1. Lig’deki ilk yılda güç bela açılan transfer tahtasıyla birlikte play-off yarıfinal rövanşı için Adana’ya günübirlik gidilmesi, farklı kaybedilen maçın ardından futbolcuların canlı yayında birbirlerini suçlamasıyla yaşanan kaos ve hüsran yetmezmiş gibi Bursaspor’u ahtapot gibi dört koldan sarmış menajerlerin oyuncağı olunması derin yaralar açmaya devam etti. Geçen sezon transfer yasağıyla mecburiyetten özkaynağa dönülmesine rağmen oyunculara ve teknik ekibe verilen sözlerin tutulmaması bağıra bağıra gelen Ali Akman krizinin engellenememesi tüm bunlara tuz biber ekti.
Olağanüstü kongreyle göreve gelen ve zor olanı başarıp transfer tahtasını açan çift başlı yönetimin Bursaspor camiasına önce umut verip ardından yaptıkları inanılması zor icraatlar bizi bugüne getirdi. Geçen sezonun genç ve dinamik kadrosunu bozup, efsaneler arasına girmiş Pablo Martin Batalla’nın da dahil olduğu teknik ekibe bir maç tahammül edememeyle başlayan, camiaya sosyal medyadan ayar çekilmeye çalışılmasıyla birlikte, yılların kanayan yarası menajer oyunlarına yine kurban edilen bir kulüp oldu Bursaspor.
Dün Ümraniye maçında Bursaspor’un içine düştüğü acziyeti izlerken içim cız etti. 3 teknik adam göndermiş bir yönetimin futbol şube sorumlusunun başta Tim Matavz olmak üzere 4 oyuncu transferiyle kulübün çanına ot tıkamış bir menajerle İstanbul’da teknik direktör arayışına girmesi 58 yıllık kulübün tarihine kara bir leke olarak girdi. Bursaspor teknik direktör bulamıyorsa bu tamamen sizin suçunuz.

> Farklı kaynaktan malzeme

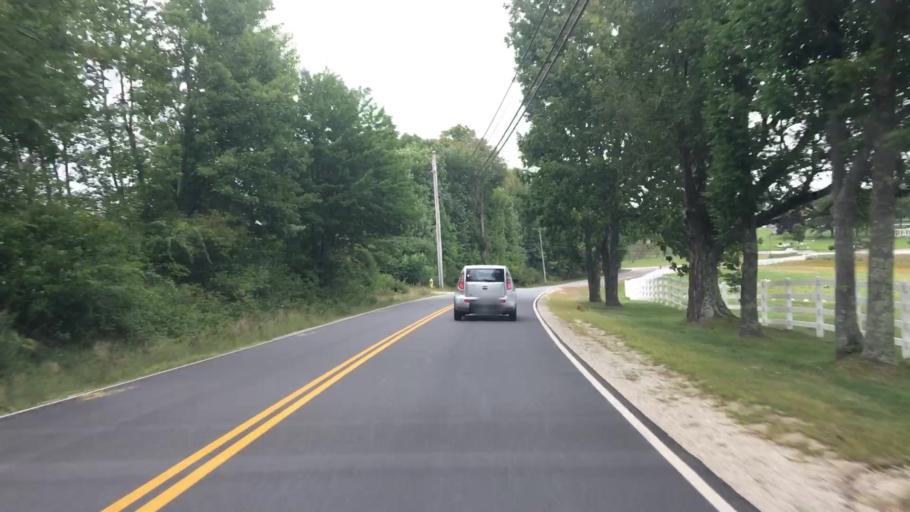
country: US
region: Maine
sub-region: Cumberland County
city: New Gloucester
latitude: 43.8971
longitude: -70.2561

Çünkü bu güvensizliği siz yarattınız. Hedefi Süper Lig olarak belirleyip bugün gol averajıyla düşme hattının üzerinde bulunan ruhunu kaybetmiş bu takımla gurur duyabilirsiniz. Dünkü maçı tribünden izleyen hoca adayınız Tamer Tuna ve karşılaşmanın ilkyarısını Bursaspor taraftarıyla birlikte takip eden Yılmaz Vural sizinle çalışmak ister mi acaba?
Yarattığınız bu koca enkazı temizleyebileceğinizden emin misiniz?
Çünkü artık Bursa’da size inanan kalmadı.
Son olarak; 2010 yılında Süper Lig’de şampiyon olarak tarih yazan Bursaspor acaba birileri tarafından tarihin tozlu raflarına mı kaldırılmak isteniyor diye insan soramadan edemiyor.